The ACCC has obtained consent orders requiring Australian Power & Gas Company Limited (APG) to pay a penalty of $1.1 million in relation to illegal door-to-door sales practices.

Earlier this year, we reported that the ACCC had commenced proceedings against APG, alleging that sales representatives had made false or misleading representations and engaged in unconscionable conduct while marketing retail electricity and gas.

As part of the consent orders made to conclude the proceedings, the Federal Court declared that APG (through its contracted representatives) had:

  • engaged in unconscionable conduct during a sale involving a customer with very limited English skills;
  • made false or misleading representations by suggesting that it had approval from, or was affiliated with, the consumer’s existing energy supplier or the government; and
  • made false or misleading representations by indicating that the consumer could receive a discount when APG did not in fact offer the relevant discount.

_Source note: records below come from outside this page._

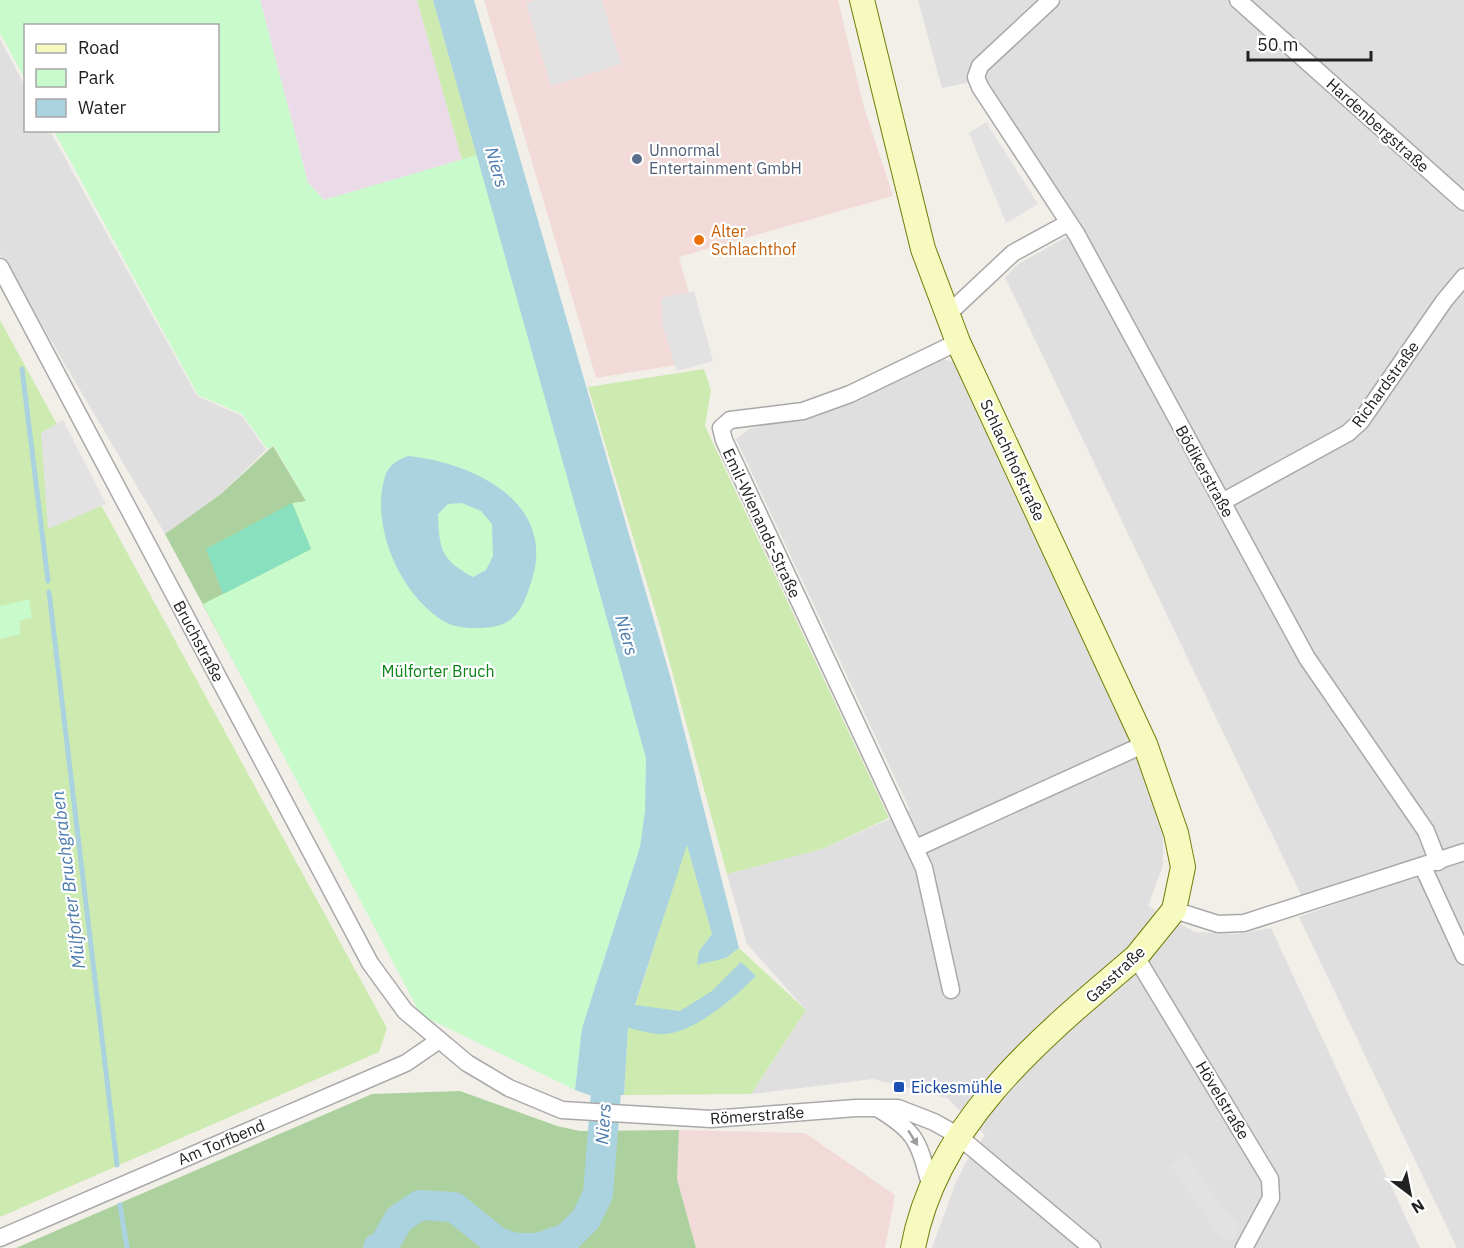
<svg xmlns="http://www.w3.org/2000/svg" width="1464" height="1248" viewBox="0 0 1464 1248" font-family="'IBM Plex Sans',sans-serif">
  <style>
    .residential { fill: #e0dfdf }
    .commercial { fill: #f2dad9 }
    .industrial { fill: #ebdbe8 }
    .grass { fill: #cdebb0 }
    .forest { fill: #add19e }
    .park { fill: #c8facc }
    .pitch { fill: #88e0be }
    .parking { fill: #e2e2e2 }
    .water { fill: #aad3df; fill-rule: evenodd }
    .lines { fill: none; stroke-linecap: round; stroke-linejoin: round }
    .stream { stroke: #aad3df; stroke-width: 5 }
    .river { stroke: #aad3df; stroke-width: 30 }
    .minor-casing { stroke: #a9a9a9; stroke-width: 19 }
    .secondary-casing { stroke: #707d05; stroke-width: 26 }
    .minor { stroke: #fff; stroke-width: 16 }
    .secondary { stroke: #f7fabf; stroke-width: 24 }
    .oneway { fill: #9c9c9c }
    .service-dot { fill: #5c6f8a; stroke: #fff; stroke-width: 2 }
    .food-dot { fill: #e8710a; stroke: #fff; stroke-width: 2 }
    .transit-dot { fill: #1a4fb4; stroke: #fff; stroke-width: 2 }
    .labels { text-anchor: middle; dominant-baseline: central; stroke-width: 4.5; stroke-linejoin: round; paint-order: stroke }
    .street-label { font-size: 16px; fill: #222; stroke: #fff }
    .service-label { font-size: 16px; fill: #4e5e75; stroke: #fff; text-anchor: start }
    .food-label { font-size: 16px; fill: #c56008; stroke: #fff; text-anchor: start }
    .park-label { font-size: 16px; fill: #0c8416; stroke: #fff }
    .transit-label { font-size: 16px; fill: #164399; stroke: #fff; text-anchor: start }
    .water-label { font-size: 18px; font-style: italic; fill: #4a7aab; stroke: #fff }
  </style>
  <rect width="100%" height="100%" fill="#f2efe9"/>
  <path class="residential" d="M 918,0 L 1464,0 L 1464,846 L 1303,899 L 1005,277 L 1018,264 L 1081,229 L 985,79 L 942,88 Z
    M 0,39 L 25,86 L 26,130 L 50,131 L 197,396 L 242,416 L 266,450 L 221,494 L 165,534 L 0,254 Z
    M 943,359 L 953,362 L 1154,793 L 1163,834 L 1163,865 L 1148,906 L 1195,932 L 1236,934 L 1271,928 L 1420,1248 L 932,1248 L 956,1182 L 966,1162 L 985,1135 L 947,1098 L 873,1079 L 751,1094 L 806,1010 L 747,944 L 727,874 L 822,849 L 910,810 L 736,439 L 749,429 L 827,410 Z
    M 1464,858 L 1464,1248 L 1457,1248 L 1299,917 Z"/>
  <path class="commercial" d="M 484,0 L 838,0 L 863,104 L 893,196 L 679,257 L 707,360 L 596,378 Z
    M 679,1130 L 805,1133 L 895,1195 L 885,1248 L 696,1248 L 677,1179 Z"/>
  <path class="industrial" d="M 260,0 L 417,0 L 462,160 L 324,200 L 308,183 Z"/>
  <path class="grass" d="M 417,0 L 433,0 L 477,155 L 462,160 Z
    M 0,320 L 387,1028 L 379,1052 L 0,1217 Z
    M 704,369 L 711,390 L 705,426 L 889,818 L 822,849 L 727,874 L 660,627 L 588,387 Z
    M 687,843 L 712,934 L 699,951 L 726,958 L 739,948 L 806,1010 L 751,1094 L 624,1095 L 628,1028 Z"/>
  <path class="forest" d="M 273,446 L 306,501 L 422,1012 L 165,534 L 221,494 Z
    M 460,1091 L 557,1126 L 580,1131 L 679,1130 L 677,1179 L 696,1248 L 16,1248 L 372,1094 Z"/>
  <path class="park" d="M 0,0 L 260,0 L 308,183 L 324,200 L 477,155 L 646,758 L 645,811 L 640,847 L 582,1028 L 575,1090 L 421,1015 L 203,604 L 311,549 L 292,503 L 306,501 L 274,446 L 267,449 L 242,414 L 198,395 L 54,131 L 218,130 L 218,26 L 26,26 L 25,79 L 0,33 Z
    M 29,599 L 32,618 L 19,621 L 21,634 L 0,639 L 0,606 Z"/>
  <path class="pitch" d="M 292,503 L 311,549 L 223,594 L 206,549 Z"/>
  <path class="parking" d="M 537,0 L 602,0 L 621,64 L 551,86 L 526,3 Z
    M 986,122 L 1038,204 L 1006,223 L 969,133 Z
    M 694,291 L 713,361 L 677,371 L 663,327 L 661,298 Z
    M 63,420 L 106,504 L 48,529 L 41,433 Z
    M 1186,1154 L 1222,1207 L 1240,1224 L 1232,1242 L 1220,1237 L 1171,1166 Z"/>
  <path class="water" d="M 433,0 L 474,0 L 671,679 L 739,948 L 726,958 L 697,965 L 699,951 L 712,934 L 687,845 L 635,1005 L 680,1011 L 712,991 L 741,962 L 756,976 C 735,997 696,1032 665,1034 C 654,1035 639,1030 628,1028 L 624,1095 L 589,1095 L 575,1090 L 582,1028 L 640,847 L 645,811 L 646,758 Z
    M 408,456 C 470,462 554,500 533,576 C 529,588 525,604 517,613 C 506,626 496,627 481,628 C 469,628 456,628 445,622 C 404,598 375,537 382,489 C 384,481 385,471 392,465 C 396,461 403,458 408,456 ZM 462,503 L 481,511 L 492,524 L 493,556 L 486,570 L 473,577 C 441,560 439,549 438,514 L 448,504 Z"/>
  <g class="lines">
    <path class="stream" d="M 22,369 L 48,581
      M 49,592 L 117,1165
      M 120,1205 L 127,1248"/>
    <path class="river" d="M 378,1248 L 384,1245 L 399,1219 L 420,1205 L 454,1207 L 497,1242 L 515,1248 L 534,1248
      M 538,1248 L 567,1238 L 586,1219 L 598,1194 L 609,1054"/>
    <defs>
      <path id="minor" d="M 1051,0 L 980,66 L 976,77 L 980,87 L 1077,235 L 1307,658 L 1426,831 L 1438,862
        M 1238,0 L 1464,202
        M 0,267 L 370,963 L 405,1011 L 467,1063 L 509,1088 L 562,1110 L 711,1119 L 856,1108 L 898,1108 L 934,1122 L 957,1135 L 1092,1248
        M 948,314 L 1013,253 L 1068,223
        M 1222,502 L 1348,433 L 1361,421 L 1444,301 L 1464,277
        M 916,848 L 1145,744
        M 1423,867 L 1464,956
        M 1174,910 L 1218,924 L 1244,923 L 1464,852
        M 1136,957 L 1270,1179 L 1271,1198 L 1244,1248
        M 951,990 L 924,868 L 724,440 L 721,428 L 730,420 L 803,411 L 850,394 L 958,342
        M 877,1108 C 917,1132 918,1141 930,1184
        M 0,1238 L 406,1063 L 438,1041"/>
      <path id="secondary" d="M 862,0 L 923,249 L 958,342 L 1145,744 L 1176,833 L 1183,867 L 1174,910 L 1136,957 C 1043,1036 936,1122 913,1248"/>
    </defs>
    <use href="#minor" class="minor-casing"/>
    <use href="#secondary" class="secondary-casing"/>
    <use href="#minor" class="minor"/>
    <use href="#secondary" class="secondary"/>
  </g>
  <defs><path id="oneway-solid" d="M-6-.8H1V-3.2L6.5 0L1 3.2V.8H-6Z" transform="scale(1.5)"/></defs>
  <use class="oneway" href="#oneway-solid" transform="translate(913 1138) rotate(58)"/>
  <circle class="service-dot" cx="637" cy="159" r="6"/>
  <circle class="food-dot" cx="699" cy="240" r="6"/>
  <rect class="transit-dot" x="893" y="1081" width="12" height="12" rx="3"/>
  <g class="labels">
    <g class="street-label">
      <text transform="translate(1378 125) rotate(42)">Hardenbergstraße</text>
      <text transform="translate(1385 384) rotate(-54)">Richardstraße</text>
      <text transform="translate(1013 460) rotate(65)">Schlachthofstraße</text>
      <text transform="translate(1205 471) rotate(61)">Bödikerstraße</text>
      <text transform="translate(762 523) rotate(65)">Emil-Wienands-Straße</text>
      <text transform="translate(199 641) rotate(62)">Bruchstraße</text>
      <text transform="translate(1115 974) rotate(-43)">Gasstraße</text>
      <text transform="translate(1223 1100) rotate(59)">Hövelstraße</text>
      <text transform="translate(757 1115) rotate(-4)">Römerstraße</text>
      <text transform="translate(221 1142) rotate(-23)">Am Torfbend</text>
    </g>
    <g class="service-label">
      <text x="649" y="150">Unnormal<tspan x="649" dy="18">Entertainment GmbH</tspan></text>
    </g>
    <g class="food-label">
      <text x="711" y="231">Alter<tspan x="711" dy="18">Schlachthof</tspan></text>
    </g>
    <g class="park-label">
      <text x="438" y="671">Mülforter Bruch</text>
    </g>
    <g class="transit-label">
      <text x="911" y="1087">Eickesmühle</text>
    </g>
    <g class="water-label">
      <text transform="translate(497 167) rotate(74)">Niers</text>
      <text transform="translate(627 635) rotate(74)">Niers</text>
      <text transform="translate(68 880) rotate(-97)">Mülforter Bruchgraben</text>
      <text transform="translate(603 1124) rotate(-86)">Niers</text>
    </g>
  </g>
  <rect x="24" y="24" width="195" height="108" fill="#ffffff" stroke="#a7a7a7" stroke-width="1.5"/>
  <rect x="36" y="44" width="30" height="9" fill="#f7fabf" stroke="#a7a7a7" stroke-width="1.5"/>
  <text x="78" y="54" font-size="18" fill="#222222">Road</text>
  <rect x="36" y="69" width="30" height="18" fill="#c8facc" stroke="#a7a7a7" stroke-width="1.5"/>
  <text x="78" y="84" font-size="18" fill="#222222">Park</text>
  <rect x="36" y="99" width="30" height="18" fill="#aad3df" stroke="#a7a7a7" stroke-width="1.5"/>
  <text x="78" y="114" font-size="18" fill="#222222">Water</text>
  <g transform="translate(1410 1194) rotate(148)" stroke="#ffffff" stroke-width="4.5" paint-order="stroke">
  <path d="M0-4.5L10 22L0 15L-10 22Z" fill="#222222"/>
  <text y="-9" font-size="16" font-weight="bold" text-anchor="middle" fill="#222222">N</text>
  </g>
  <path d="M1248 51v9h123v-9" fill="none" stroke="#222222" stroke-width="3"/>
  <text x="1257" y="51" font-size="18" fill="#222222" stroke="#ffffff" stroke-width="4.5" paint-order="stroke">50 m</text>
</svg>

The Court also declared that APG had breached the Unsolicited Consumer Agreement provisions of the Australian Consumer Law, including those requiring sales representatives to disclose their purpose and identity and advise consumers of their obligation to leave the premises on request.

The penalties against APG follow a series of other enforcement actions brought by the ACCC in the retail energy sector over questionable door-to-door sales practices.  In September 2012, the Commission obtained consent penalties totalling $1 million from Neighbourhood Energy and its former marketing company Australian Green Credits Pty Ltd.  As we previously reported, in May this year entities associated with APG’s parent company AGL were ordered by consent to pay penalties of $1.55 million over false and misleading statements and breaches of the Unsolicited Consumer Agreement provisions.

Proceedings against other retail energy companies are ongoing.